UPDATED: FDA says it needs a little more time to decide on Merck's P2X3 for chronic cough
A few months ago, Merck emerged as a clear leader among a group of drugmakers racing through the clinic with a new class of therapies for chronic cough. But it looks like the Kenilworth, NJ-based pharma will now be taking another lap.
The FDA is delaying its decision on Merck’s gefapixant by at least a few months to “provide time for a full review of the submission,” the company revealed in an SEC filing. The agency, which originally set a PDUFA date for Dec. 21, now expects to make a decision by March 21.
Gefapixant is one of a few P2X3 receptor antagonists competing in the refractory chronic cough setting, including candidates from Bayer and Shionogi. But after Merck’s chief rival Bellus flopped in a Phase II trial last summer, it could be anyone’s game.
For gefapixant, the FDA is basing its decision on some mixed data from two Phase III trials dubbed COUGH-1 and COUGH-2. Researchers linked the 45 mg dose to an 18.5% estimated relative risk reduction in 24-hour cough frequency in COUGH-1, meeting the primary endpoint (p=0.041). In COUGH-2, the same dose led to a 14.6% relative risk reduction (p=0.031). The 15 mg dose, however, failed in both trials.
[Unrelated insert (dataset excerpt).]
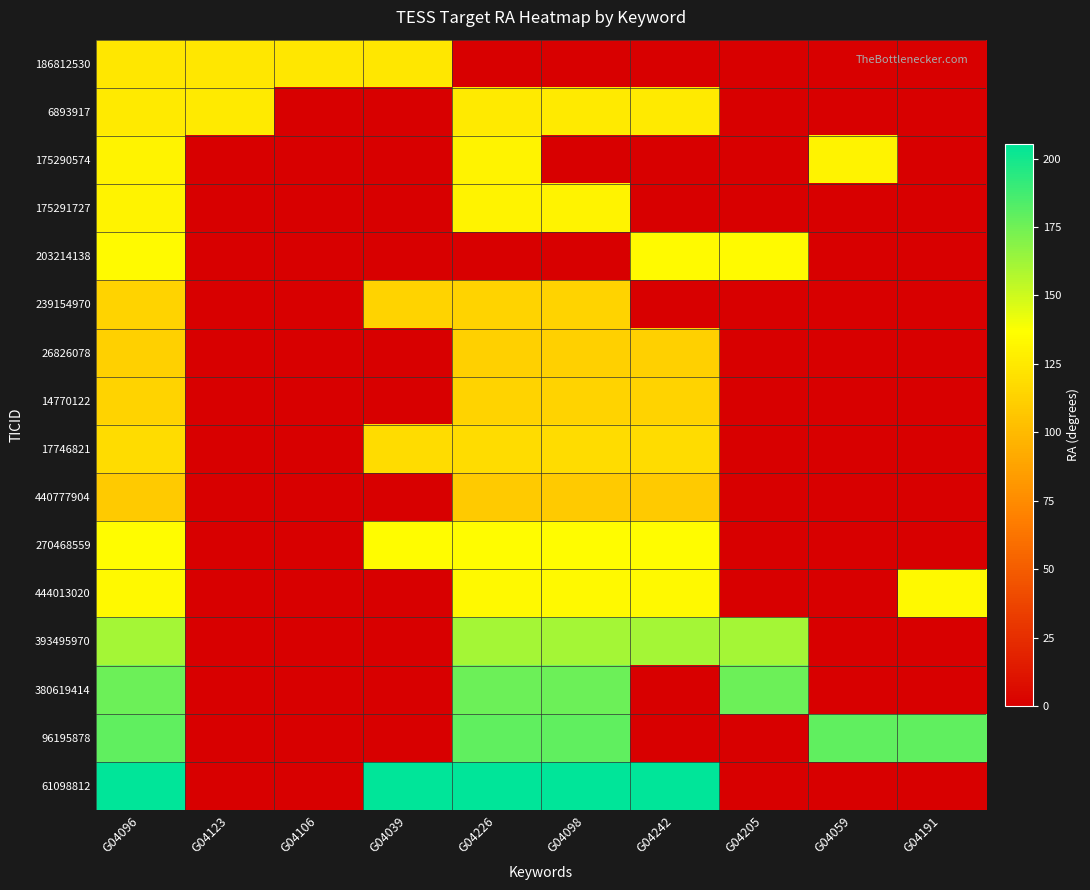

What is the spread (max minus min) of values at G04242?

205.5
Gefapixant missed a secondary endpoint of awake coughs per hour in COUGH-1, but the higher dose reached statistical significance in COUGH-2. Investigators also flagged high dropout rates due to adverse events, including taste-related side effects, which were experienced by more than half of patients given the higher dose in both trials, compared to under 10% of patients in the placebo arms.
Bellus’ pitch centers on a more selective approach that avoids taste-altering side effects — but in a mid-stage study, all four doses of BLU-5937 fell short of the mark for placebo-adjusted reductions in coughing. In a Phase IIb study, the company’s enrolling patients with a baseline awake cough frequency of ≥25 awake coughs per hour, where data suggest the drug will have a better chance.
Bayer’s eliapixant met the primary endpoint in a Phase IIb study earlier this month, significantly improving 24-hour cough frequency (though the company has yet to release hard data). Shionogi’s sivopixant is in an ongoing Phase II study, according to its website.
Merck’s Roy Baynes has big plans for gefapixant as a potential “pipeline in a product.” After buying Afferent Pharma and its P2X3 platform for $500 million upfront in 2016, the company plotted a whole range of programs in endometrial-related pain, sleep apnea and other sensory related functions.